[PROVIDED TEXT Boundary: Start]

[bind10-dev] comments on the statistics design

Fri Jul 27 00:57:55 UTC 2012

I've quickly read the revised version of statistics design:
http://bind10.isc.org/wiki/StatsModule

Some random comments (absolutely not comprehensive):

- should each module really do validation on the statistics data it's
  sending?  It doesn't seem to make much sense to me; normally the
  sender should know what it's sending is valid (otherwise it's a
  bug), and in any case the receiver needs to validate it.
  It could be even be a non negligible overhead for a busy module like
  b10-auth.
- Regarding how to identify "how many...", I don't think we can always
  rely on 'special'.  Not all modules would have it.  Maybe beyond the
  scope of this discussion, but my gut feeling is that we should solve
  this type of thing as part of more fundamental restructuring of
  inter-module relationships (how to know which module and how many
  instances of it is running, when something stops/starts, etc)
- what should happen if stats dies and restarts?  e.g. Is it okay to
  drop all statistics collected by then?
- what should other modules do if stats doesn't send requests or isn't
  even running at all?  Should they keep maintaining local statistics
  anyway?  What if the amount of the statistics is huge (like the case
  of per-zone statistics with billions of zones)?
- is each module expected to reset their statistics to 0 (if that's
  resettable) every time it responds to a request from the stats?  I
  guess so because otherwise the accumulated data at stats won't make
  sense, but it's not clear from the document.  What if it's not
  "resettable" (such as number of RRs of some zone/cache, etc,
  assuming we consider it "statistics" and want to maintain it)?
- keeping statistics even if some (instance of) module stops would
  generally make sense, but I'm not sure if it's always the case.

[PROVIDED TEXT Boundary: End]
[RECORD EXCERPTS Boundary: Start]

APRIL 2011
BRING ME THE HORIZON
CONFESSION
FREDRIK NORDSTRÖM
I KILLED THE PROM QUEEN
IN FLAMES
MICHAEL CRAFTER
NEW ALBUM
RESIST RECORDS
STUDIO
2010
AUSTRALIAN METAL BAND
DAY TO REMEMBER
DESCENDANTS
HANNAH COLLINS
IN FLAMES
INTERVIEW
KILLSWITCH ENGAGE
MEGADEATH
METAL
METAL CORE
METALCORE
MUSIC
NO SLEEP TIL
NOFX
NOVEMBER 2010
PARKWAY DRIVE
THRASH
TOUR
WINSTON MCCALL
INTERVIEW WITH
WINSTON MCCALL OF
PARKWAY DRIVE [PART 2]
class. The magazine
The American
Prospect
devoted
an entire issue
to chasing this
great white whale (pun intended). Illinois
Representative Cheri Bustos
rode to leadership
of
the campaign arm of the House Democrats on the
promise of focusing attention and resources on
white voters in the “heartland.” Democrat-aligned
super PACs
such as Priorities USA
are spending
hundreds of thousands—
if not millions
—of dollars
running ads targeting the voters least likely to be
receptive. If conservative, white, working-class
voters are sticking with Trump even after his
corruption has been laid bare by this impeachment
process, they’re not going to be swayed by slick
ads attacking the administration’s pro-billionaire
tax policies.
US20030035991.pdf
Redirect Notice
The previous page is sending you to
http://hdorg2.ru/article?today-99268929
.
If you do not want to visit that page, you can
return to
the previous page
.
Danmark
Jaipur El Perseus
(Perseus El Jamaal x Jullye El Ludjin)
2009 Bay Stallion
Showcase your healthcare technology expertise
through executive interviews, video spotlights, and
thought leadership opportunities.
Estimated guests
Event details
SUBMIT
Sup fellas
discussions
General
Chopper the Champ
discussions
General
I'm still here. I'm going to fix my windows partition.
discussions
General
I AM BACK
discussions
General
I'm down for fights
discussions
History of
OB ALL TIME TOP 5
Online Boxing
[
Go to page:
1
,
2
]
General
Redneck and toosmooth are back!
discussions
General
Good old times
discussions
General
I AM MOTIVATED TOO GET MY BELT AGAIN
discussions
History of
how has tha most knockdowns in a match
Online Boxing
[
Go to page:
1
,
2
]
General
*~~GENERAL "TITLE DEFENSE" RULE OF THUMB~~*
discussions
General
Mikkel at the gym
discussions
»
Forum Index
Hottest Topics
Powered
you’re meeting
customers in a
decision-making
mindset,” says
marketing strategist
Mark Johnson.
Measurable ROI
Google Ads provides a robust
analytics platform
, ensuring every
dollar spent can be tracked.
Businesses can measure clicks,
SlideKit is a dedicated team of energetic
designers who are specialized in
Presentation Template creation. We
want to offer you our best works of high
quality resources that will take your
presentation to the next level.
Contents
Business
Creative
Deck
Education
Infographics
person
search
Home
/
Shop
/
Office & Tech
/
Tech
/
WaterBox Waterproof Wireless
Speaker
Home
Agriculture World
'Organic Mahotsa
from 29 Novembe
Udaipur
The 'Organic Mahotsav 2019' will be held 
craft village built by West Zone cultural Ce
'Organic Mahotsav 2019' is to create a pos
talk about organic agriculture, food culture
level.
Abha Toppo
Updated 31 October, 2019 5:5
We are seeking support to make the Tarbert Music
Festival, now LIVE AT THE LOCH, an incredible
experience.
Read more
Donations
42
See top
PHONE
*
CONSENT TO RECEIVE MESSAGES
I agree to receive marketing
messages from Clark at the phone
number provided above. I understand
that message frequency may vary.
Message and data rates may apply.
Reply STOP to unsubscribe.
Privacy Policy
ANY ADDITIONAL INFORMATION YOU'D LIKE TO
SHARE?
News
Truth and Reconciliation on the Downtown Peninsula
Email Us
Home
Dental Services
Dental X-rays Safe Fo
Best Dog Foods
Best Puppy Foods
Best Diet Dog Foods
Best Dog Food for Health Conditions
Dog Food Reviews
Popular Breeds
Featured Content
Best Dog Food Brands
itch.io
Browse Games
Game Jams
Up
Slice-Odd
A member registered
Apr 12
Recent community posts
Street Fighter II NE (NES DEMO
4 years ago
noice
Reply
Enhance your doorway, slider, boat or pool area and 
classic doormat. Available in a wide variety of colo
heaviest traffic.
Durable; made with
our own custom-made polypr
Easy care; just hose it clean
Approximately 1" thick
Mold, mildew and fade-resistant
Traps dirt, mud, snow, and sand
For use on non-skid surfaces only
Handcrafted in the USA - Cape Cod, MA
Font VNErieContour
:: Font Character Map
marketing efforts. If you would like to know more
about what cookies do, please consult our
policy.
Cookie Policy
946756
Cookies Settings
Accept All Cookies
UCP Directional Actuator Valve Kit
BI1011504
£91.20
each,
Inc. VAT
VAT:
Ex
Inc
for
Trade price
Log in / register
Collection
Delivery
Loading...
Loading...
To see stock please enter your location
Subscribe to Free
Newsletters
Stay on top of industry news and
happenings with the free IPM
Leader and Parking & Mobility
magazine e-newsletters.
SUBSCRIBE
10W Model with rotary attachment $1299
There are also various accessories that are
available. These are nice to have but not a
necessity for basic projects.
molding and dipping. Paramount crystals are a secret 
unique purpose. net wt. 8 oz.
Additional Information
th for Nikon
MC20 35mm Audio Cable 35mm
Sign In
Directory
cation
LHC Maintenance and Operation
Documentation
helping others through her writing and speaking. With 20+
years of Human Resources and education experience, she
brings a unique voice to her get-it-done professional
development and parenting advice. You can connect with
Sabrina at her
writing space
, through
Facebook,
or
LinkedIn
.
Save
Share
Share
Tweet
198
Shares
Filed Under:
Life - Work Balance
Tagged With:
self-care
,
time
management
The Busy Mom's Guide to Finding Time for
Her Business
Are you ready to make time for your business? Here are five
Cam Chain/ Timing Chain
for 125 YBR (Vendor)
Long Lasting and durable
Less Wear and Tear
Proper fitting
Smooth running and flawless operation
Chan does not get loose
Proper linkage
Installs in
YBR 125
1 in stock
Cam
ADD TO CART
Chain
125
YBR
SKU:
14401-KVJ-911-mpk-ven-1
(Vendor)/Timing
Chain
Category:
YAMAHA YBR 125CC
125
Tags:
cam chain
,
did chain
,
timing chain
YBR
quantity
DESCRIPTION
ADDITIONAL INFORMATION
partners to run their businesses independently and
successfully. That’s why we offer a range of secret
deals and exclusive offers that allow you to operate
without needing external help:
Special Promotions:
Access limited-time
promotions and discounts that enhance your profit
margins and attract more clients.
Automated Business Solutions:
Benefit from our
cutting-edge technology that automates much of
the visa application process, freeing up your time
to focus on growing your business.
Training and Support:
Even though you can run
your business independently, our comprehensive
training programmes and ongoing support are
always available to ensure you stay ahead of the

[RECORD EXCERPTS Boundary: End]

[DIRECTIONS]:
From the comments on the statistics design, set down word for word the passage starting with "Fri Jul 27 00:57:55" and going on through "to validate it.".

[EXPECTED OUTPUT]:
Fri Jul 27 00:57:55 UTC 2012

I've quickly read the revised version of statistics design:
http://bind10.isc.org/wiki/StatsModule

Some random comments (absolutely not comprehensive):

- should each module really do validation on the statistics data it's
  sending?  It doesn't seem to make much sense to me; normally the
  sender should know what it's sending is valid (otherwise it's a
  bug), and in any case the receiver needs to validate it.